Why PyPI Doesn't Know Your Projects Dependencies

Dustin Ingram

Writing — Speaking — GitHub — Social

The Problem #

One of the questions that I see come up relatively often within the Python Packaging ecosystem is related to dependencies. It often takes many forms:

How can I produce a dependency graph for Python packages?

Why doesn’t PyPI show a project’s dependencies on it’s project page?

How can I get a project’s dependencies without downloading the package?

Can I search PyPI and filter out projects that have a certain dependency?

Essentially, all these questions are asking the same thing, and often the answers to these questions are not quite what a user wants to hear, mostly because they don’t usually sound like a “yes” and more like a “it can’t be done”.

Since it might not be immediately clear why it can’t always be done, and why, sometimes, it can, I’m going to attempt to explain some common “missed-conceptions” that are fundamental to understanding how Python package dependencies work.

What is `setup.py`? #

For most folks, setup.py is a familiar name. For new users, though, this file can often be confusing, so much so that there is even a highly-voted StackOverflow question called, appropriately, “What is setup.py?”

While some of the confusion comes from elsewhere, the main thing to note is that while setup.py often looks very similar from one project to another, at the end of the day, it is just another Python script.

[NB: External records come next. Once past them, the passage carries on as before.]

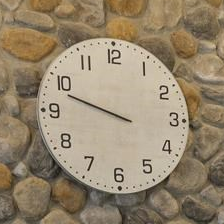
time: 9:48
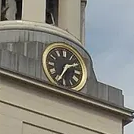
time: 1:34
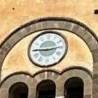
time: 2:45
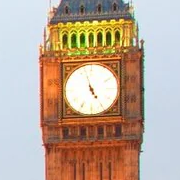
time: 4:57
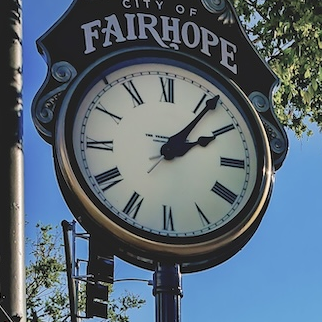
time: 2:06
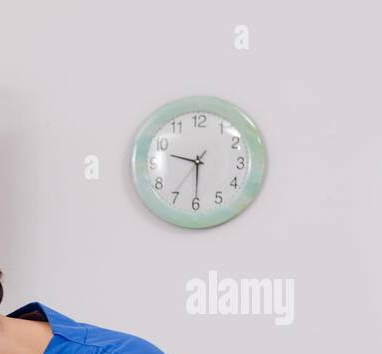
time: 9:30
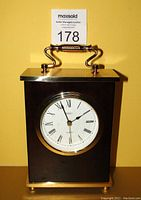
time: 1:56
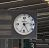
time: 5:14
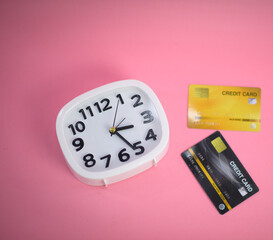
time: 3:26
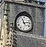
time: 11:13
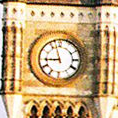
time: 8:57
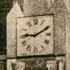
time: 9:10
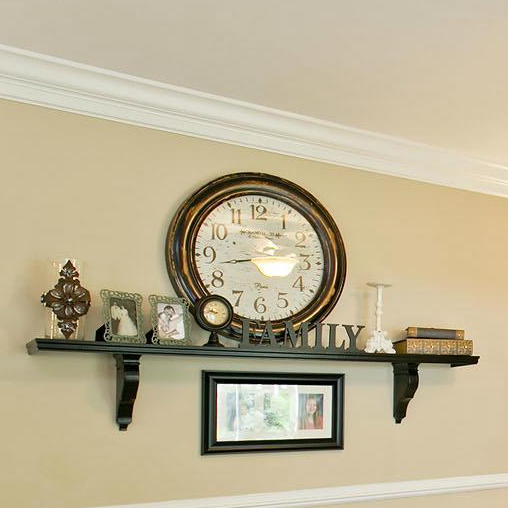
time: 4:42
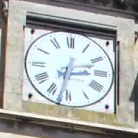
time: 2:32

This leads us to the next question:

What is the difference between `setup.py` and `requirements.txt`? #

This question is a common enough question about Python packaging that it has already been answered by Donald’s definitive blog post on the subject. However, there’s something more to consider here when it comes to getting dependencies up on PyPI:

requirements.txt, since it’s just a text file, is guaranteed to be deterministic (given the dependencies available on your package index);
setup.py, since it’s a Python script, makes no guarantees about determinism at all.

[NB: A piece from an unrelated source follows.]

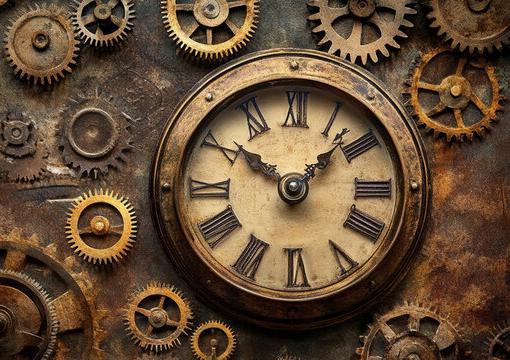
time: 10:07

This means that setup.py can possibly give us non-deterministic dependencies.

What do you mean by “non-deterministic dependencies”? #

For example, let’s define the smallest setup.py possible:

from setuptools import setup

setup(
    name='paradox',
    version='0.0.1',
    description='A nondeterministic package',
)

This is pretty straightforward. Now, let’s make it nondeterministic:

+ import random
from setuptools import setup
+
+ dependency = random.choice(['Schrodinger', 'Cat'])

setup(
    name='paradox',
    version='0.0.1',
    description='A nondeterministic package',
+     install_requires=[dependency],
)

Now, attempting to install our paradox will sometimes install Schrodinger as a dependency, and sometimes it will install his cat.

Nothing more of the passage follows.